I have started working on the implementation of my plan, [1] and now I attached a resulting image came from it.

Completeness Boxplot

What you can see in the image is three charts. The first one contains the completenes boxplot of the full Europeana records, the second one is the same report for the search API records, and the last one shows the number of records per data providers.

I should start somewhere so I collected all the records match the query COUNTRY:hungary which produces 690K records, a bit more than 1,5% of all Europeana records. I used the API, and saved two files: one for the full records, one for the search API records. Each files contain one record per line in JSON format, but I removed the metadata type elements of the API, such as the number of records, the number of requests etc. I used api2demo as API key. Sometimes I had to stop the process, and thus at the end there is a small difference in the number of records in each files. To harvest the records took 1,5 days, which is pretty slow for this purpose.

I have created two schema representation files, which contained the elements and their types. I should note, that the API documentation at the Labs site is a bit outdated, it seems, that there are new fields which are not documented, and some type note is false. With a somewhat fresh eye, it is clear, that there are some inconsistency between record and search API result format, for example there are 3 different way how to present language variations.

The measure of the completeness is simple: I count the existing fields, and the total number of the fields. If an existing field contains multiple instances, then I give it more weights.
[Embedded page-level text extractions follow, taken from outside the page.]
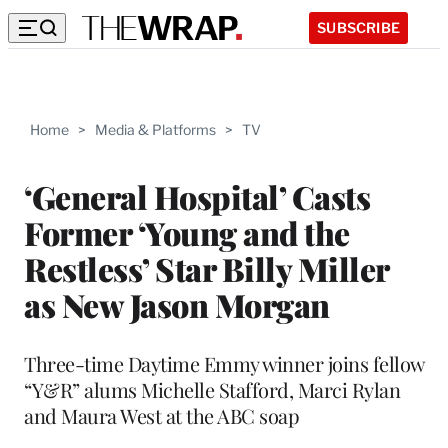
SUBSCRIBE
Home
>
Media & Platforms
>
TV
‘General Hospital’ Casts
Former ‘Young and the
Restless’ Star Billy Miller
as New Jason Morgan
Three-time Daytime Emmy winner joins fellow
“Y&R” alums Michelle Stafford, Marci Rylan
and Maura West at the ABC soap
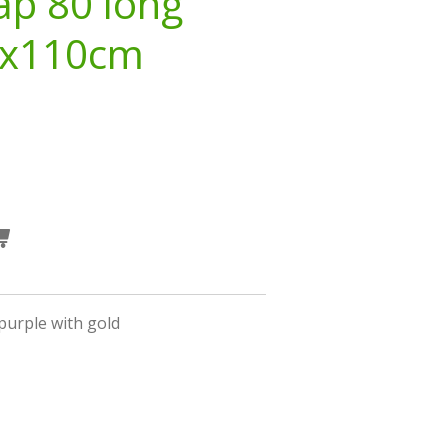
ap 80 long
3x110cm
purple with gold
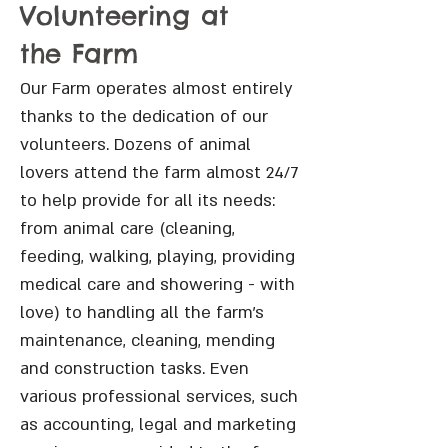
Volunteering at
the Farm
Our Farm operates almost entirely
thanks to the dedication of our
volunteers. Dozens of animal
lovers attend the farm almost 24/7
to help provide for all its needs:
from animal care (cleaning,
feeding, walking, playing, providing
medical care and showering - with
love) to handling all the farm’s
maintenance, cleaning, mending
and construction tasks. Even
various professional services, such
as accounting, legal and marketing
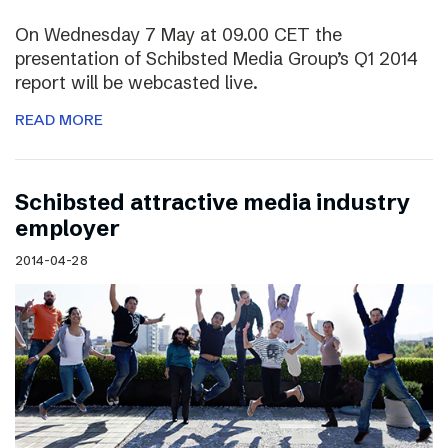
On Wednesday 7 May at 09.00 CET the
presentation of Schibsted Media Group’s Q1 2014
report will be webcasted live.
READ MORE
Schibsted attractive media industry
employer
2014-04-28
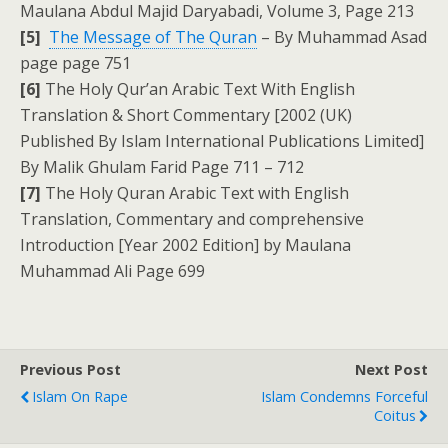
Maulana Abdul Majid Daryabadi, Volume 3, Page 213
[5]
The Message of The Quran
– By Muhammad Asad
page page 751
[6]
The Holy Qur’an Arabic Text With English
Translation & Short Commentary [2002 (UK)
Published By Islam International Publications Limited]
By Malik Ghulam Farid Page 711 – 712
[7]
The Holy Quran Arabic Text with English
Translation, Commentary and comprehensive
Introduction [Year 2002 Edition] by Maulana
Muhammad Ali Page 699
Previous Post
Next Post
Islam On Rape
Islam Condemns Forceful
Coitus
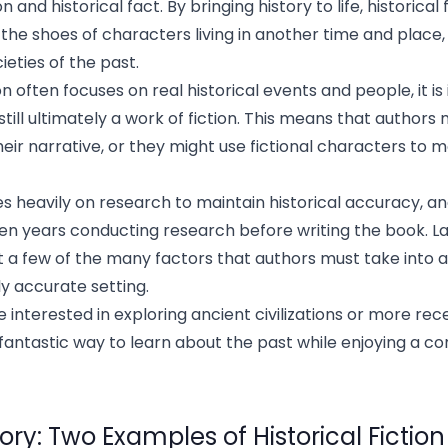
 and historical fact. By bringing history to life, historical 
 the shoes of characters living in another time and place
ieties of the past.
ion often focuses on real historical events and people, it i
still ultimately a work of fiction. This means that authors
 their narrative, or they might use fictional characters to 
lies heavily on research to maintain historical accuracy, a
n years conducting research before writing the book. La
t a few of the many factors that authors must take into
ly accurate setting.
interested in exploring ancient civilizations or more rece
 a fantastic way to learn about the past while enjoying a co
ory: Two Examples of Historical Fiction 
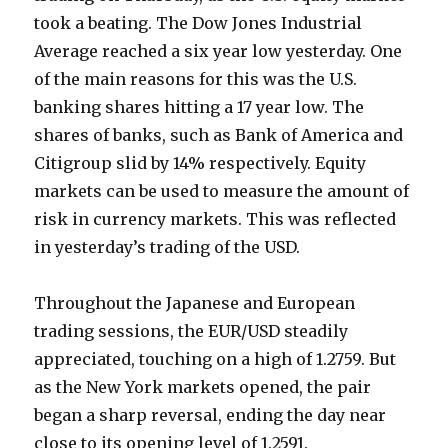
took a beating. The Dow Jones Industrial
Average reached a six year low yesterday. One
of the main reasons for this was the U.S.
banking shares hitting a 17 year low. The
shares of banks, such as Bank of America and
Citigroup slid by 14% respectively. Equity
markets can be used to measure the amount of
risk in currency markets. This was reflected
in yesterday’s trading of the USD.
Throughout the Japanese and European
trading sessions, the EUR/USD steadily
appreciated, touching on a high of 1.2759. But
as the New York markets opened, the pair
began a sharp reversal, ending the day near
close to its opening level of 1.2591.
There could be some more tweaking in this calculation, but it was good for start.

I run the two calculation (records again records schema, and search records against search record schema) in a batch process based on Hadoop. In case you don’t know Hadoop: it is the other invention of Doug Cutting, the inventor of Apache Lucene (the basis of Solr, Europeana’s search engine), for distributed computations. I let the user to scale the application by distribute the computations over several commodity machines. It splits the input file into smaller chunks and sent to different nodes along with the definitions of tasks to run on the data to work paralelly by implementing the MapReduce paradigm.

The program right now produce a flat file containing name value pairs, in this case the data provider name and ID of the record as key, and the result of the calculation which is a number between 0 and 1 where 0 means the worst possible record having no relevant field, and 1 is the exemplar record having all the schema fields.

Then I run an R script with these result which produces the boxplot charts. The general feature of boxplot is, that it shows the distribution of the “quartiles”: if we separate the range of the values into 4 equal parts, the lower and top quarles displayed with dotted lines, the inner quartiles form a box, and a line shows the mean. The result shows the distribution of typical values, ad the extreme values. If the box is small it means, that the records are similar in terms of completeness, if the box is large it means, that the records are different: there are better and worse records and so on.

There were some conclusions when I saw the charts:

1) there is at least one collection where the box is too condensed, and it might mean, that the records are created the very same way, and they might contains same information. I have checked this collection, and it turned out, that some of the fields which were the basis of enhancements are really the same, so they get the same Place and Concepts - so enhancement has an effect which enlarge similarities of some fields. I guess I should add a different completeness measurement without these entities.

2) the full and search record’s completeness numbers are quite different. I am thinking about the reasons (I know some cases where the Solr index had and still has errors), but I should investigate it more.

I’ve put the source code of the Hadoop part into my GitHub account: https://github.com/pkiraly/europeana-qa

These are just the baby steps, and there are lots on my plate, so I’ll go further. If you interested, from time to time I will create such a reports - maybe in a different form. If you have any suggestions or notice, please let me know.

Cheers, Péter

Notes

[1] My research plan’s title is ‘Metadata Quality Assurance Framework’, and is about how to measure the “goodness” of metadata records in cultural heritage databases, such as a digital library, a traditional library catalog, or even in research data archives.